You are not alone
The reality is for every person with a mental illness, there are even more individuals like me, desperately trying to care for and help the ones they love as they travel this lonely, terrifying road together. Mental illness influences circles of people: families, friend groups, communities, not just the one with the diagnosis. Trevor suffers with mental illness and our family suffers from it.
So I’ve set out to tell our true story, not for shock, but because when I saw what was happening to my husband, I was terrified.
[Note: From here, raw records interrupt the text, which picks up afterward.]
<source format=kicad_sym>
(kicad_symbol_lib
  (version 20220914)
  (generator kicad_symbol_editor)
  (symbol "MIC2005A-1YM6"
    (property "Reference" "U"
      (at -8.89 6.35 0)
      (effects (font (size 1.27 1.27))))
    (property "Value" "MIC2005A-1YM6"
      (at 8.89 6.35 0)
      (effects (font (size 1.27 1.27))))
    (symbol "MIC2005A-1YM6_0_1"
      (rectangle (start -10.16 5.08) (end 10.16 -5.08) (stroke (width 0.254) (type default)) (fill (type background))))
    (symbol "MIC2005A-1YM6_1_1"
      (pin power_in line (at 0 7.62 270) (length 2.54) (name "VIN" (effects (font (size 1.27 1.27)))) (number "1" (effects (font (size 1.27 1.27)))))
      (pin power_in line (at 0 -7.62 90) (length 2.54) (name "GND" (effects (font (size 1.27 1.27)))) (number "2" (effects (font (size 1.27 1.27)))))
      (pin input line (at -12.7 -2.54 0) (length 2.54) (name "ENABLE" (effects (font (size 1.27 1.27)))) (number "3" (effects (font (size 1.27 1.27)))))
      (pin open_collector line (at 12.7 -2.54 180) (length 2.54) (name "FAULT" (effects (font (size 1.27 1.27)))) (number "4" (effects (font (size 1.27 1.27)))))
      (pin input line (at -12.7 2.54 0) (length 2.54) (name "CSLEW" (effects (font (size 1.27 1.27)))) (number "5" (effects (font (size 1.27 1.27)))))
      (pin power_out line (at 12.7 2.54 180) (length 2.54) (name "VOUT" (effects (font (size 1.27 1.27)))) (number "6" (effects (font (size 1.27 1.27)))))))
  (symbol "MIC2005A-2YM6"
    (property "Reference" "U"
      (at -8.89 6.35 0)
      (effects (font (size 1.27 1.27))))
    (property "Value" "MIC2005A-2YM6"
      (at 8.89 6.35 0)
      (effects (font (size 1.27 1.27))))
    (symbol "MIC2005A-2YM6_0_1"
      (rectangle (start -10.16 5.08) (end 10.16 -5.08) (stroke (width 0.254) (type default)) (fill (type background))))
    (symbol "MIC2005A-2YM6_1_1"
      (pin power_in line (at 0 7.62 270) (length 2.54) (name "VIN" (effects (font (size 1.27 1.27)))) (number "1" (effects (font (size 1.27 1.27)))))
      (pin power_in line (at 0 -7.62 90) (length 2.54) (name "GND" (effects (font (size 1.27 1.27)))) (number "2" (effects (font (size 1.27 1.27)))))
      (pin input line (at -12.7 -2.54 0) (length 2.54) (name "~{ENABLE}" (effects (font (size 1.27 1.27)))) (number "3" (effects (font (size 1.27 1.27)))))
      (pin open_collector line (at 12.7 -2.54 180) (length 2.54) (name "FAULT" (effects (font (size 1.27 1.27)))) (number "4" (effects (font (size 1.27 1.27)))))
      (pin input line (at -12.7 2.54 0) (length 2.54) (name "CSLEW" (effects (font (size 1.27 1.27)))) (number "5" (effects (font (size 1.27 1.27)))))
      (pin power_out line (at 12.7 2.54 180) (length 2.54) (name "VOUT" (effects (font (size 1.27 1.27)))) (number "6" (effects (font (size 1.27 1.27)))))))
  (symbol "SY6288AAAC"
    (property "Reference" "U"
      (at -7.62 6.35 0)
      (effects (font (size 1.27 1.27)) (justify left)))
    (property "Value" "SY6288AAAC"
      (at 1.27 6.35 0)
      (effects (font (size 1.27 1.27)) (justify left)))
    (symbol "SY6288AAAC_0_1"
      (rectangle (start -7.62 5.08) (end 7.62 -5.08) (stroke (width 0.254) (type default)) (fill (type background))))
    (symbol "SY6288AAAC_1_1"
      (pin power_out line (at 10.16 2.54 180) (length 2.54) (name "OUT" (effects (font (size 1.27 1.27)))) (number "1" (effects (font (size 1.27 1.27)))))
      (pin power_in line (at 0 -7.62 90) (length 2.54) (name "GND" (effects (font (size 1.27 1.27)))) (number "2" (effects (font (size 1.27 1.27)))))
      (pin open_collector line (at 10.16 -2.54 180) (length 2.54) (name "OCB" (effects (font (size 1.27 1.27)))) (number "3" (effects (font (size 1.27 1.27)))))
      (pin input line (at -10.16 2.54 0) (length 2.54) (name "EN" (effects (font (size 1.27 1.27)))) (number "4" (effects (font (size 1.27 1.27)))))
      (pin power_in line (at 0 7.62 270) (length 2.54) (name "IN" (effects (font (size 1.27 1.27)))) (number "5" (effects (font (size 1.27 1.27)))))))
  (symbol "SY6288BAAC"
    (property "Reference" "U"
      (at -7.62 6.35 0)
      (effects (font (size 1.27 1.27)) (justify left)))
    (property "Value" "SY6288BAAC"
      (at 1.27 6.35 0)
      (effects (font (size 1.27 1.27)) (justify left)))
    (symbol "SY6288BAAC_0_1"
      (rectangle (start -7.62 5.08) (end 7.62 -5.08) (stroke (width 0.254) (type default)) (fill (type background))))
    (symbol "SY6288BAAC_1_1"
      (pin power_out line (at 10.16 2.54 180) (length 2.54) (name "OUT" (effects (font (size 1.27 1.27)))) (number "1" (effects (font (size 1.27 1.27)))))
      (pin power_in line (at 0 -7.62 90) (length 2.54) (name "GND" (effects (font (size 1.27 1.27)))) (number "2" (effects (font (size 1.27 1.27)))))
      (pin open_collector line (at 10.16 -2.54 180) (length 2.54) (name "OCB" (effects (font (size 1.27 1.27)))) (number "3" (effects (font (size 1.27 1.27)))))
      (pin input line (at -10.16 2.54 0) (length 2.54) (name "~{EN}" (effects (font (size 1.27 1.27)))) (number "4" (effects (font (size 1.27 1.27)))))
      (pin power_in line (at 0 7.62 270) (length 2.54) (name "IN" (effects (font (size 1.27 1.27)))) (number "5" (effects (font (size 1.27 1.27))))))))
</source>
I had never seen someone act in such ways outside of a movie. Only one person I knew had ever talked about what a panic attack looked or felt like and that was in a brief, formal training session. I didn’t know how depression can mute a loved one’s personality and energy, how OCD can taint the most mundane and innocent conversations of everyday life, how the low swing of bipolar disorder can deplete someone of the energy to go on, or how any and all of those things could influence a family’s dynamics. I didn’t have the vocabulary to even communicate what was happening to us and without names or words, I lived in fear. Fear of the unknown, fear of doing the wrong thing, fear of being misunderstood, fear of being alone.
I have learned the hard way that our mental health is a real and powerful component of our existence as connected human beings. We simply must learn to treat it as such. And please know, if you suffer with or from mental illness, you are not alone. You’ll hear me say it again and again. You are not alone.